With a stock priced at this level (< .10), the cash-flow problem that you indicate you have and the near-term bounce that might occur if MJ does put out a good PR, you could get into an even worse bind by not clearing you short position ASAP.
I'm not saying that CBNR's price can't go down before it goes up, but with only 5K shares, even if it went to zero (which I don't think will happen any time soon) you could only make $500. If the price starts to go toward .20, you are going to start getting margin calls that will force you to sell some of your holdings.

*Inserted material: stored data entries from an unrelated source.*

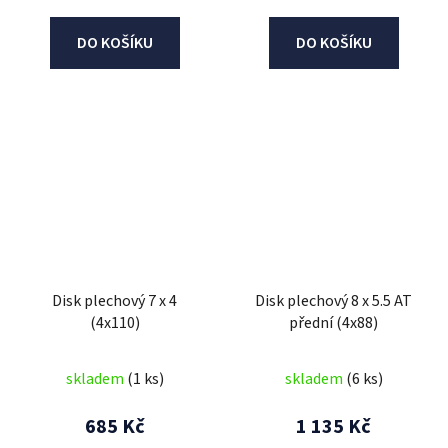
DO KOŠÍKU
DO KOŠÍKU
Disk plechový 7 x 4
Disk plechový 8 x 5.5 AT
(4x110)
přední (4x88)
skladem
(1 ks)
skladem
(6 ks)
685 Kč
1 135 Kč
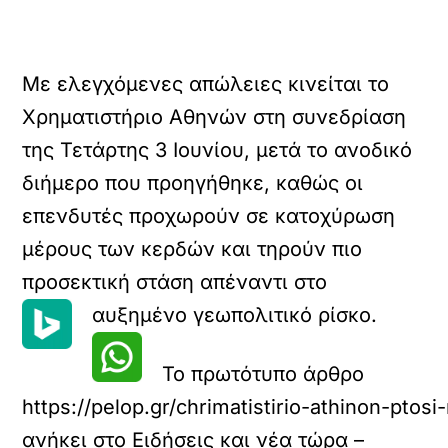
Με ελεγχόμενες απώλειες κινείται το
Χρηματιστήριο Αθηνών στη συνεδρίαση
της Τετάρτης 3 Ιουνίου, μετά το ανοδικό
διήμερο που προηγήθηκε, καθώς οι
επενδυτές προχωρούν σε κατοχύρωση
μέρους των κερδών και τηρούν πιο
προσεκτική στάση απέναντι στο
αυξημένο γεωπολιτικό ρίσκο.
Το πρωτότυπο άρθρο
https://pelop.gr/chrimatistirio-athinon-ptosi
ανήκει στο
Ειδήσεις και νέα τώρα –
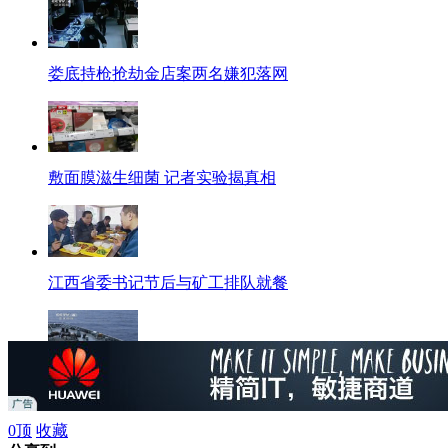
娄底持枪抢劫金店案两名嫌犯落网
敷面膜滋生细菌 记者实验揭真相
江西省委书记节后与矿工排队就餐
南海舰队远海训练编队开展实弹射击训练
0
顶
收藏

I have no experience with e-trade, but if your shares are in street name, they can sell your stock to cover the margin calls. All they have to do is notify you that you have a period of time (probably 24 hrs) to make a deposit of $x.xx. If you don't, they will sell shares, at their discression, to collect that amount from your account.
On the surface that may not sound to bad to you, BUT and this is my guess based on some bad prior personal experience; 1) Are you aware that they are charging you interest on the money that you 'borrowed', to buy the shares that you sold short? 2) They will pick the shares that 'they' want to sell, not what you want them to sell. These will be shares that you are long in. 3) They will sell only enough to cover the CURRENT margin call. 4) They will charge you a commission on that sale. 5) If the CBNR price continues to climb, repeat items 2 through 4.
Note: the repeat process in #5 is not limited to once a day, it is controled by how frequently your short position exceeds the margin call amount and could be multiple times in a day.
IMHO, given the information you initially provided, you should cover ASAP. Even the guys that short for a living get burned once in awhile and for us little guys it can be a kiss of death.
As I said at the beginning, just my opinion.